The IMF’s latest global economic outlook report confirms that the growth expectation for 2023 is 3%, maintaining the forecast in the previous report. However, due to fluctuations caused by the global economy and geopolitical uncertainties, the IMF has reduced the 2024 growth from 3% to 2.9%. Pointing out that the global recovery continues to be slow and uneven due to the two “black swans,” namely, the COVID-19 pandemic and the ongoing Russia-Ukraine War, reminds us that Germany in particular, which is experiencing the biggest energy shock In its history, it is the only country among the G-7 countries expected to shrink this year. On the other hand, just as many international organizations made a forecast correction of 4% to 4.5% for Turkey, whose 2023 growth forecasts were reduced to 2.5% after the devastating Feb. 6 earthquakes, the IMF also made a revision of its forecast for Turkey’s 2023 growth to 4%, with an expectation for 2024 at 3.25%.
‘Sick man of Europe’
Sharing its 0.5% contraction forecast for the German economy, which is expected to be the only one to shrink among the G-7 countries this year, the IMF has revised its forecast for Germany downward for the second time. While the German economy, which grew by 1.8% in 2022, contributed positively to the growth of the eurozone last year, it has seriously deviated from the average growth of the eurozone, which is expected to grow by 0.7% this year, and will have performed much worse and will also reduce the eurozone average growth. The IMF’s 2024 growth forecast for Germany is 0.9%. However, this 2024 expectation is 0.4 points lower than the IMF’s previous July report.
One of the important topics stated by the IMF as the justification for the troubled outlook it revised for the German economy is the weakness observed in interest-sensitive sectors.
In addition, the negative impact of low demand from Germany’s trading partners on Germany’s export performance and, accordingly, the weakening of Germany’s industrial production are also prominent reasons for negative forecasts. The German government has nothing to say to the IMF about these forecasts. Germany itself expects a 0.4% contraction due to the inflation-fighting route of the European Central Bank (ECB), which they support, and the problems in the global economy.
In its September report on the country’s economy, the German Central Bank (Bundesbank) had already announced that economic production would shrink in the third quarter of 2023 and throughout the year, stating that the latest economic data did not promise much hope for the German economy in the short term. Germany also criticized being called the “sick man of Europe” in various international media publications, especially the Economist, and stated that it was unfair. Their criticisms are justified. However, I wish they had not waited until the issue touched them and wish they had not given credit to such “desk-based” perception operations that have been carried out in other countries for a long time.
3 critical recommendations from UNCTAD
UNCTAD offers three recommendations for this process. Firstly, it suggests that the world’s leading central banks should place a stronger emphasis on addressing long-term financial issues and enhancing international cooperation. Moreover, their focus should extend beyond mere price stability to encompass the cultivation of a sustainable economic environment for both the private and public sectors. UNCTAD’s second recommendation is that policymakers should advocate for gradual and coordinated increases in real wages, accompanied by concrete commitments to bolster the well-being of the working class.

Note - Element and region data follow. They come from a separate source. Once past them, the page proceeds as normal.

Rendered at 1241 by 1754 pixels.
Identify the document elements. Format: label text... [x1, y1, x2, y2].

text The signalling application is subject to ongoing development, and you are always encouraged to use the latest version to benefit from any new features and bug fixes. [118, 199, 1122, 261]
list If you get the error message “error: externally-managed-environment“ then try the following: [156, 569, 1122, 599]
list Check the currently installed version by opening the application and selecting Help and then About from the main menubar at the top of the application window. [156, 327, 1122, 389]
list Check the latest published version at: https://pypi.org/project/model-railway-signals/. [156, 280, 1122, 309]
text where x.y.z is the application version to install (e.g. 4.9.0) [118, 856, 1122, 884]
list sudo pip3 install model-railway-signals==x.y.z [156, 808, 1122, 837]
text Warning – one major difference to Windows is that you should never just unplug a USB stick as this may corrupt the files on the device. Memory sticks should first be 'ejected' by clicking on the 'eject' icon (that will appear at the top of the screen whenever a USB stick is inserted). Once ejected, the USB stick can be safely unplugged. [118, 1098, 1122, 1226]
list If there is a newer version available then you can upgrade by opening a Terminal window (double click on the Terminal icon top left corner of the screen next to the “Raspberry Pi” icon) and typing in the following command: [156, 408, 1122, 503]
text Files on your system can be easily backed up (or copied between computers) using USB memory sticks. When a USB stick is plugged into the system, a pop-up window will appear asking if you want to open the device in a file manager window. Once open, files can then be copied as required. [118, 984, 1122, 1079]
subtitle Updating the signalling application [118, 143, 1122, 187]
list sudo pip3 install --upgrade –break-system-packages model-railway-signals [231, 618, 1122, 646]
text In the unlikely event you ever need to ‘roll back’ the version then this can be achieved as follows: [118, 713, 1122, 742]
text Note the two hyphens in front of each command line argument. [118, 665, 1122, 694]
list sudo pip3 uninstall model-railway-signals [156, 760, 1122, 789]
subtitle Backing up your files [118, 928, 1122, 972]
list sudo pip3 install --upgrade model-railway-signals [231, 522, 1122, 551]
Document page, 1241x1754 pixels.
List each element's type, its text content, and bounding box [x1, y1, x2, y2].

To achieve this objective, it will become imperative to prioritize the development of a comprehensive social protection model. The third recommendation emphasizes the need for a more active investment in the transition to clean energy within developing countries. To expedite this transition and foster robust multilateral cooperation, it is crucial for institutions such as the World Trade Organization (WTO), the IMF, and the World Bank to assume greater responsibility for facilitating long-term financing opportunities and fostering comprehensive multilateral agreements, while Ensuring technology and finance are accessible and affordable.